Aber ist die repräsentative Demokratie, der Parlamentarismus per se die Ursache der Stagnation, und muss deswegen durch Volksabstimmungen ergänzt werden?

Hier liegt einer meiner beiden Haupteinwände gegen den vorgeschlagenen Weg. Denn: Österreich hat überhaupt keinen lebendigen Parlamentarismus. Gesetze werden fast nur von der Regierung gemacht. Was zwischen Rot und Schwarz (die Normregierung der Nachkriegszeit) keinen Konsens findet, kommt gar nicht ins Parlament.
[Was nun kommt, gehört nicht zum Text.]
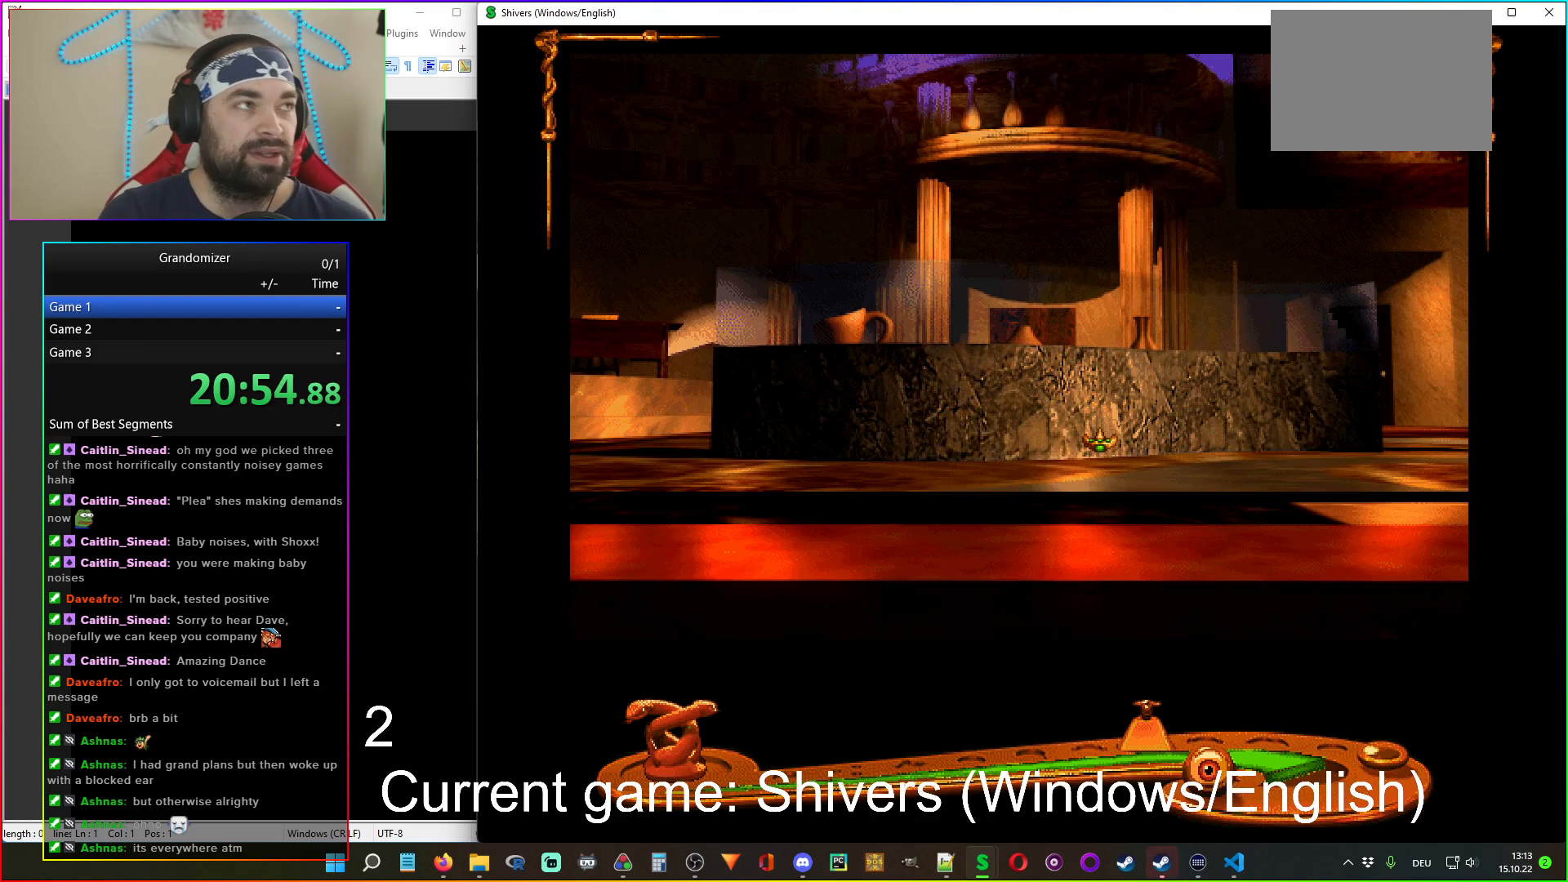
{"keys": [], "mouse": [], "events": []}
Parlamentarische Debatten sind auch deswegen so öde, weil man im Vorhinein längst weiß, welche Standpunkte vertreten bzw. wie dann abgestimmt wird.
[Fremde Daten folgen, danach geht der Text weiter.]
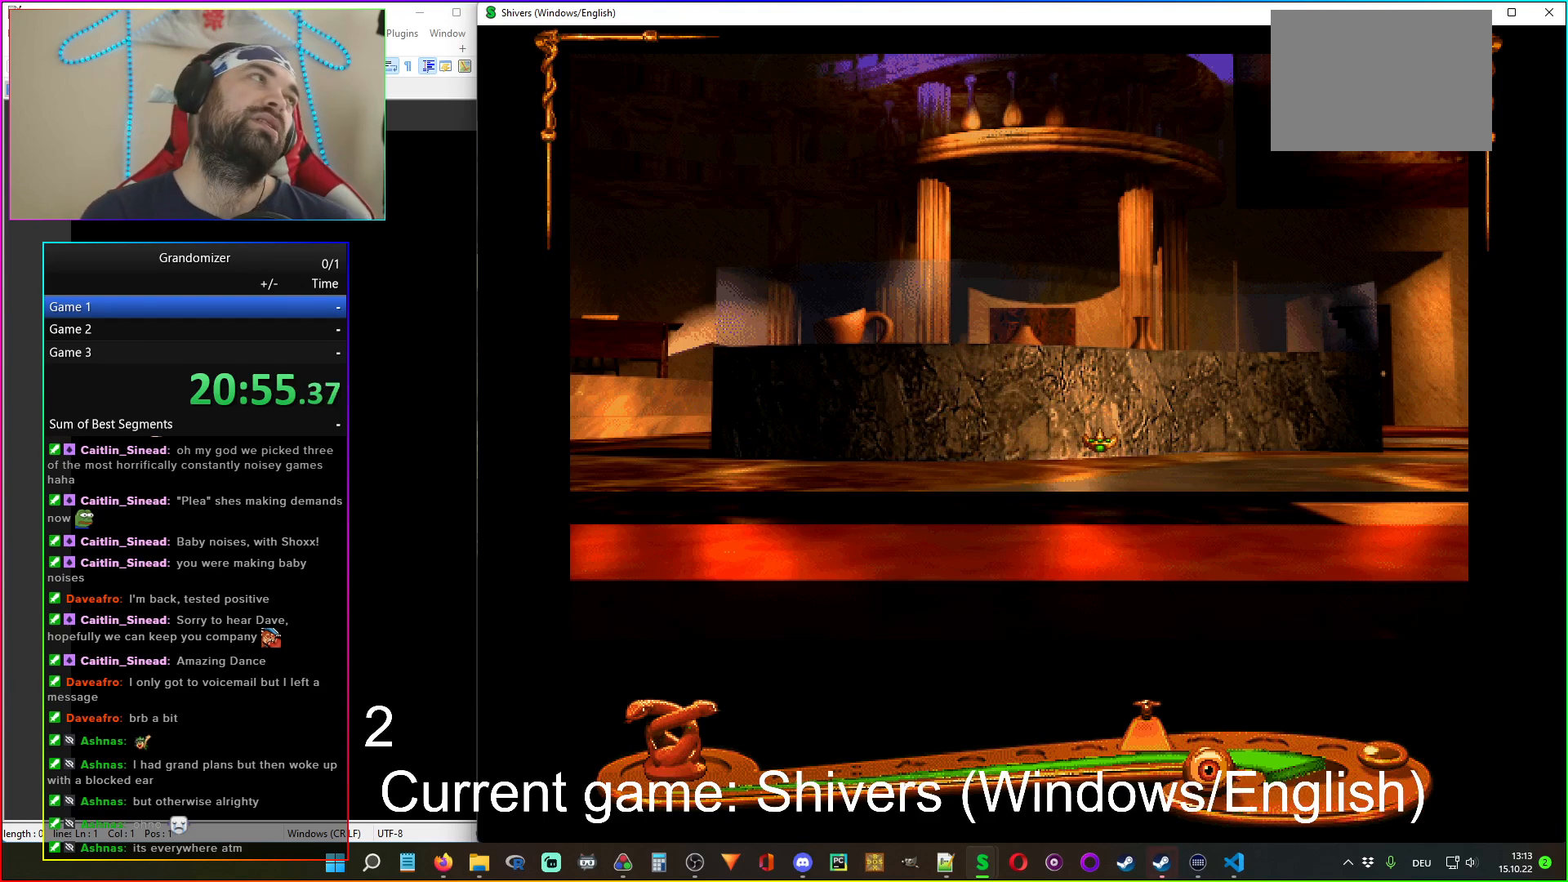
{"keys": [], "mouse": [], "events": []}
Warum ist das so? Weil eigenständige Abgeordnete den gewohnten Betrieb stören würden. Hier, in der absurden Ausgestaltung unseres Parlamentarismus liegt der Kern der Stagnation. Diese muss überwunden werden. Positive Beispiele seinen dafür ein Hinweis. Gelegentlich benötigt die Regierung eine Verfassungsmehrheit. Dann muss sie auch mit der Opposition verhandeln. Das tut sie dann ausnahmsweise dort, wo es eigentlich -auch nach der derzeit bestehenden Verfassung - hingehört, im Parlament (siehe Transparenzpaket oder die Verhandlungen zum Ökostromgesetz).
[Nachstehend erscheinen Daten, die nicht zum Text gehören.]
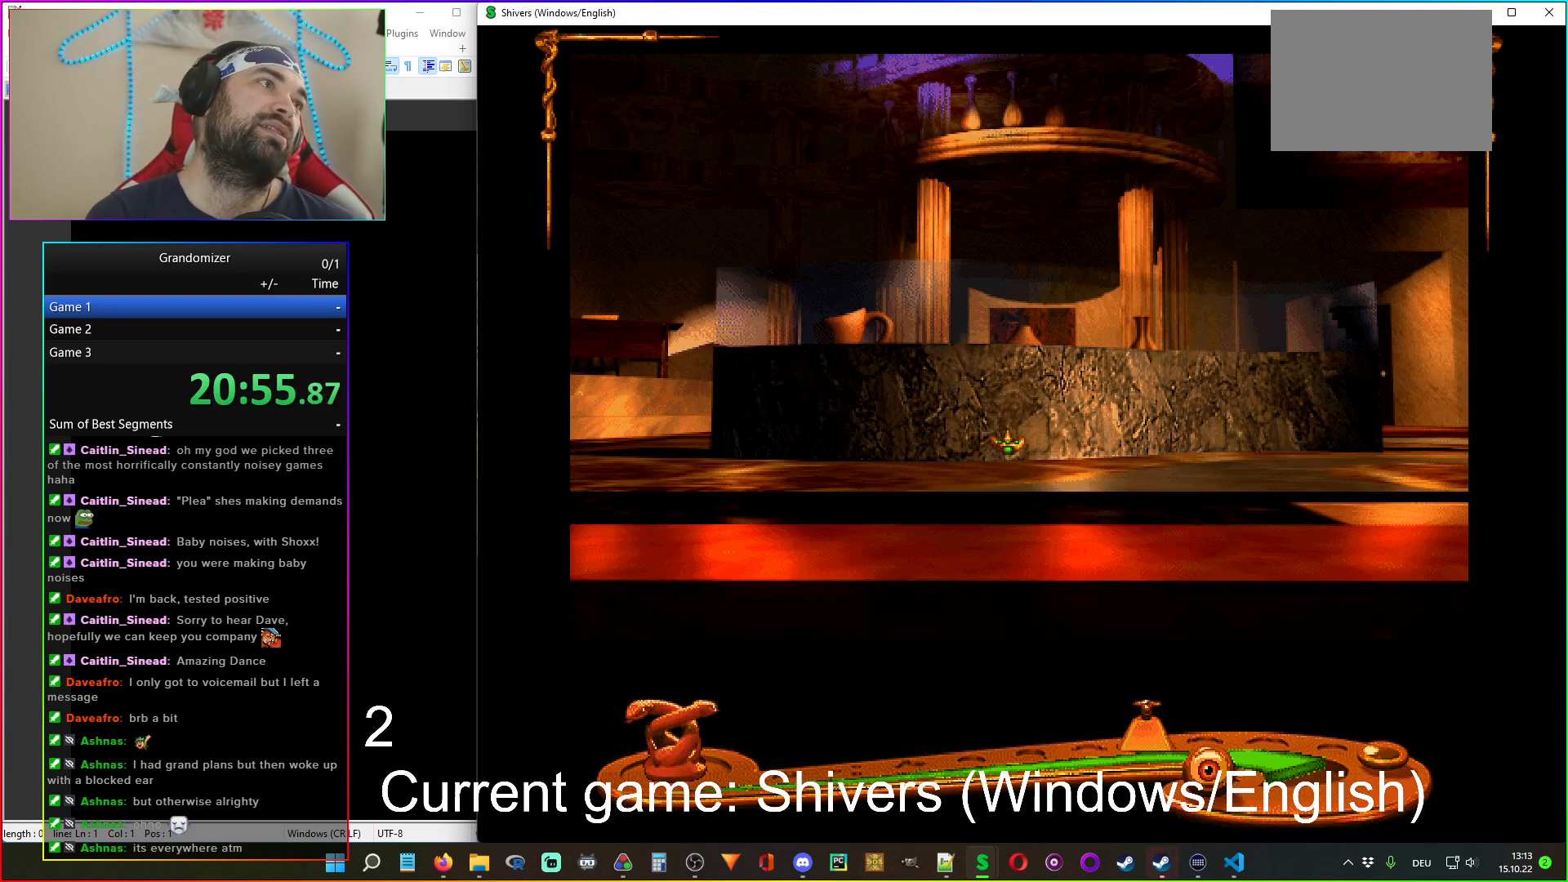
{"keys": [], "mouse": [], "events": [[167, "mouse_left", "down"], [250, "mouse_left", "up"]]}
Die Kernforderung zur Demokratiereform ist schlicht und doch sehr weitreichend: Gesetzgebung wieder (nein, in Österreich erstmals) den gewählten Abgeordneten in die Hand zu geben. - Aber wie?

Hier muss die entscheidende Veränderung einsetzen. Solange Parteien und nicht die Wähler/Innen die Abgeordneten bestimmen, wird sich am System wenig ändern. Abgeordnete der Regierungsparteien, die wieder aufgestellt werden wollen, müssen Wohlverhalten gegenüber ihren (Landes-)Parteien nachweisen. Sie sind denen, und nicht ihren Wählern verpflichtet.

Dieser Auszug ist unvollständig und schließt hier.